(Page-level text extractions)
══════════

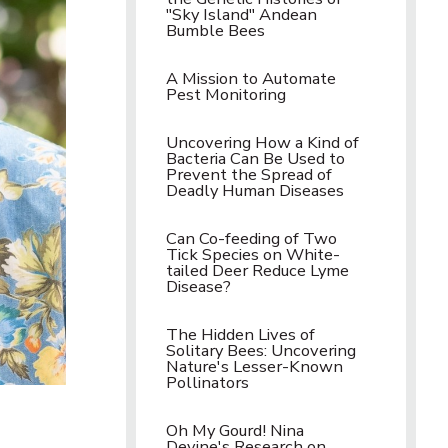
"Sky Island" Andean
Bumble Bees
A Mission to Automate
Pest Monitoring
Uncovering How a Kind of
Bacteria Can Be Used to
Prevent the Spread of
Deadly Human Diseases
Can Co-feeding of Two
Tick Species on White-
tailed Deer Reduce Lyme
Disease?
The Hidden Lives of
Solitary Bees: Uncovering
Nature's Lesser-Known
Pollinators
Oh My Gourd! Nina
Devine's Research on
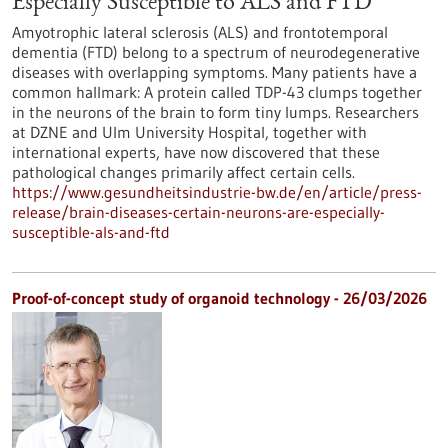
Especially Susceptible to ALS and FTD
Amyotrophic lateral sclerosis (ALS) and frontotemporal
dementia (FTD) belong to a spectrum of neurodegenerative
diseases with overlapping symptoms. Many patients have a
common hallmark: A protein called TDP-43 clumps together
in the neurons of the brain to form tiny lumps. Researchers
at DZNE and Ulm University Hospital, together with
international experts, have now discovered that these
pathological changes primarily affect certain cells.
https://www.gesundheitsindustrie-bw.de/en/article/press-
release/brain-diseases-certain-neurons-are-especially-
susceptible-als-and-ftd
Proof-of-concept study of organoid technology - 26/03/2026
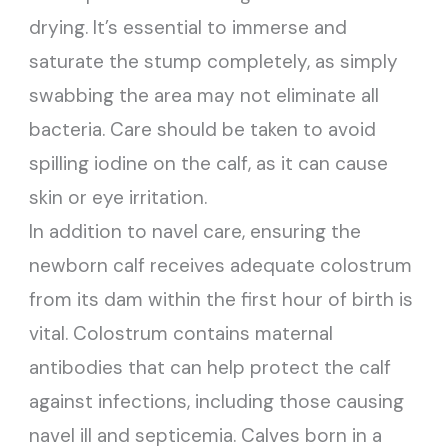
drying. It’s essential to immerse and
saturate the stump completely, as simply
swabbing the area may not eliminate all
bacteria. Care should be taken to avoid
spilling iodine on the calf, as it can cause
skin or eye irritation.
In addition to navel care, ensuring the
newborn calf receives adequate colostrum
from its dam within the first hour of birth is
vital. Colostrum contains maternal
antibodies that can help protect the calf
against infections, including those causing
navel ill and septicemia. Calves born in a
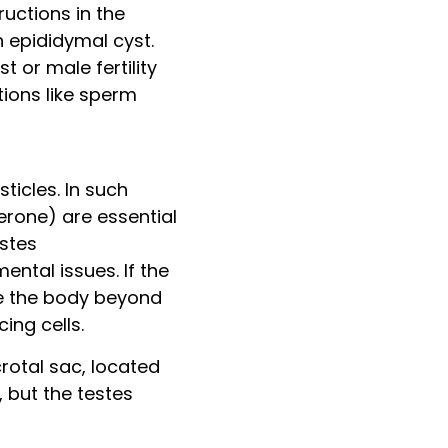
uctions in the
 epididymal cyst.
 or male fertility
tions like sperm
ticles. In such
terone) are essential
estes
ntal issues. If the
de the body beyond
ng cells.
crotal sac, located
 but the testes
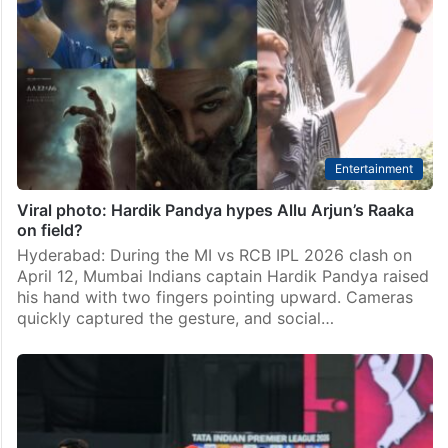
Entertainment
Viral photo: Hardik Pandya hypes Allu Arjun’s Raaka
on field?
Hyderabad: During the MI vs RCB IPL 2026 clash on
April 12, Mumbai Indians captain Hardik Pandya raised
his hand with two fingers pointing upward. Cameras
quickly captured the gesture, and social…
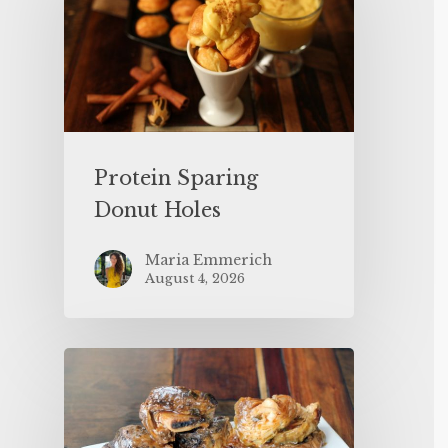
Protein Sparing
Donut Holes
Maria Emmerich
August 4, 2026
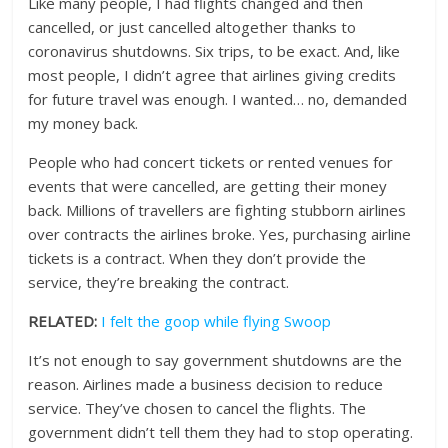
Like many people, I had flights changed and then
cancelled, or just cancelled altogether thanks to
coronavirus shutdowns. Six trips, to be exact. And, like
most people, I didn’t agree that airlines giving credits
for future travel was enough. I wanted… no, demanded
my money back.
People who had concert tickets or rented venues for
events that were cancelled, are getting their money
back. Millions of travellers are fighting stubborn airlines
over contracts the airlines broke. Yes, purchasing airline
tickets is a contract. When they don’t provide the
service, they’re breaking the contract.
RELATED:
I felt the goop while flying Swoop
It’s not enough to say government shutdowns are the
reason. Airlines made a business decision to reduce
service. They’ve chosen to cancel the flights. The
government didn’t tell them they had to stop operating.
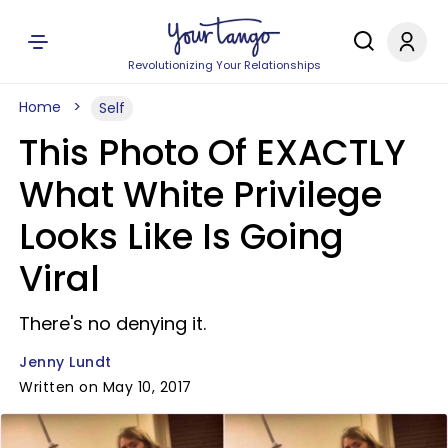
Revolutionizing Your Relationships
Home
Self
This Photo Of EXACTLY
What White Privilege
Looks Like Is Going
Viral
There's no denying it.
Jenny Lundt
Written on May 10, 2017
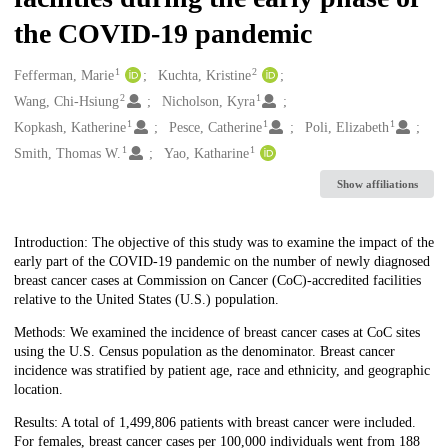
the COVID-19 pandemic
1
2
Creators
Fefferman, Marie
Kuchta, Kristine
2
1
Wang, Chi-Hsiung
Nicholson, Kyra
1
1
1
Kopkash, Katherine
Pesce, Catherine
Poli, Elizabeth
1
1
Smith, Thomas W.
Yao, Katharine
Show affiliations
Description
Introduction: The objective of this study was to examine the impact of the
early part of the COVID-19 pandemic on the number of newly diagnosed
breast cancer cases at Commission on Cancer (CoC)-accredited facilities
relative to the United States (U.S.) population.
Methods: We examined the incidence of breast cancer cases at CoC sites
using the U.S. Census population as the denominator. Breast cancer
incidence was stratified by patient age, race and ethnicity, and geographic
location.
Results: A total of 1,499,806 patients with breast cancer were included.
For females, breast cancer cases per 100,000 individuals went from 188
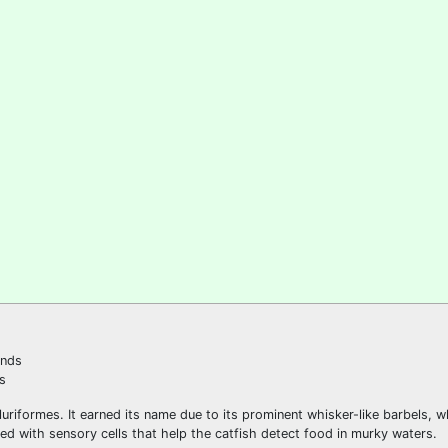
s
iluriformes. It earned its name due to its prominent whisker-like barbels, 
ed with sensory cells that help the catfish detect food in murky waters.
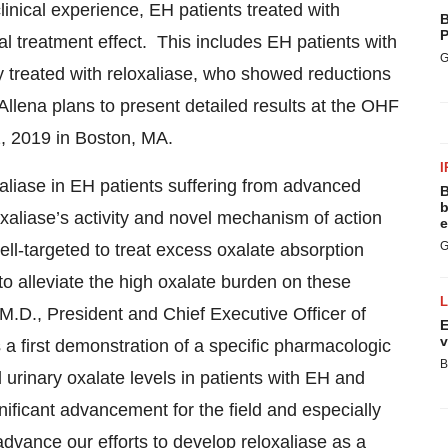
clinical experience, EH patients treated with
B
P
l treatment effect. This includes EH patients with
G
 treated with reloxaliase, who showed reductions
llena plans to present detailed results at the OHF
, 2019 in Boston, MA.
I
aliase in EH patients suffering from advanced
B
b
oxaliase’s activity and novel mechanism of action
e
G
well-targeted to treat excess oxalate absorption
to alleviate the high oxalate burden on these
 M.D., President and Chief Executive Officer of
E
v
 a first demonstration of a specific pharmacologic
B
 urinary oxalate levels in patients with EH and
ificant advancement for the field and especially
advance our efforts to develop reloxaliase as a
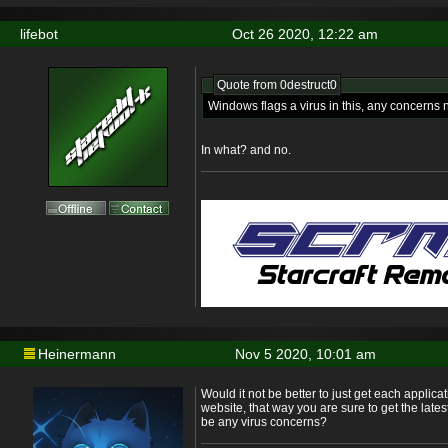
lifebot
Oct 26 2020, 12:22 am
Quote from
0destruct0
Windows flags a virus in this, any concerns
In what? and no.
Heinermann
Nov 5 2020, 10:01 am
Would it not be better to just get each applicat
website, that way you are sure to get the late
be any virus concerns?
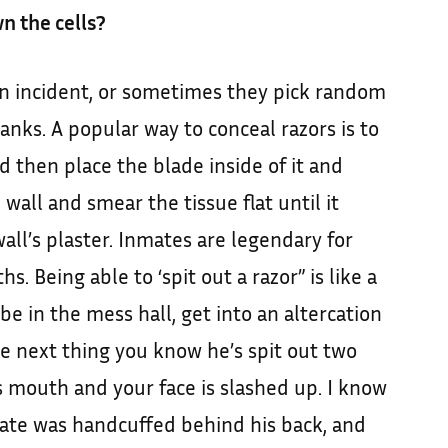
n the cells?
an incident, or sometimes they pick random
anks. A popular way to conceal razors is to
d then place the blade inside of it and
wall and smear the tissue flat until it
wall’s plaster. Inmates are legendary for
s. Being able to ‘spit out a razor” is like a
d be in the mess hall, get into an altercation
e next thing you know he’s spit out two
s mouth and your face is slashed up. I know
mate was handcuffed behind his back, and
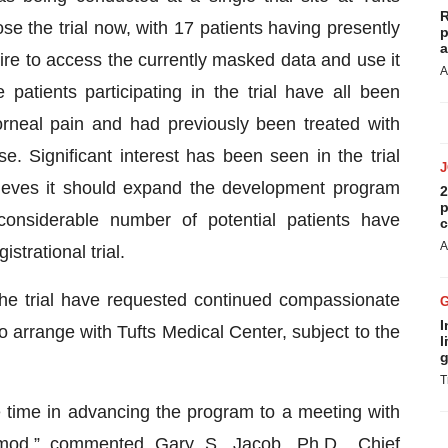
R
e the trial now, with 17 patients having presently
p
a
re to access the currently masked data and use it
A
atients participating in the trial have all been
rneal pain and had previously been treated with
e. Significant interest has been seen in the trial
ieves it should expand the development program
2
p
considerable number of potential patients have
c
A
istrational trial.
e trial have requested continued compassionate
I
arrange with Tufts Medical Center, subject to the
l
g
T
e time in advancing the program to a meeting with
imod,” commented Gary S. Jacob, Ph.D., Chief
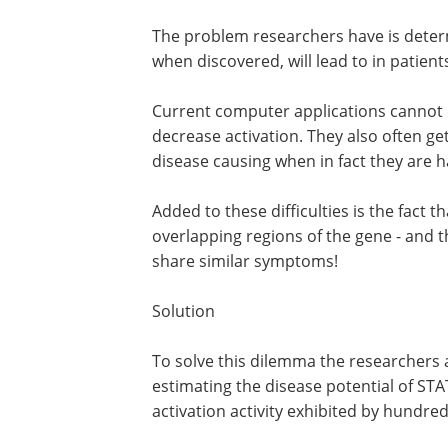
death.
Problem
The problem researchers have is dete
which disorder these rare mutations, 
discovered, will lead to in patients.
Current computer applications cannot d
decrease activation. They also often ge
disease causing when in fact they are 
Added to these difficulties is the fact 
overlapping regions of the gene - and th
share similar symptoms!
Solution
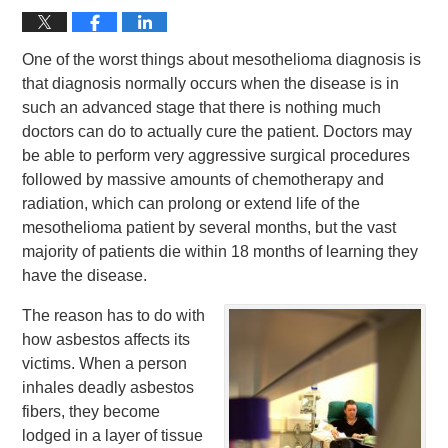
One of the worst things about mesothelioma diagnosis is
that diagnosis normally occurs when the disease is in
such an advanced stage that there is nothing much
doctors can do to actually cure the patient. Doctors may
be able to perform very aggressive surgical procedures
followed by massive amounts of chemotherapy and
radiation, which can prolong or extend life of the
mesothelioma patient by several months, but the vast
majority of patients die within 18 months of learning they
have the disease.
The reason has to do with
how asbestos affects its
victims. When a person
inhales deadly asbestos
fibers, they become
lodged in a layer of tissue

══════════

**About this exercise**
This exercise calls for the lines from the one holding "how asbestos affects its" through the end of the entries, transcribed exactly and with nothing more.

**Solution to this exercise**
how asbestos affects its
victims. When a person
inhales deadly asbestos
fibers, they become
lodged in a layer of tissue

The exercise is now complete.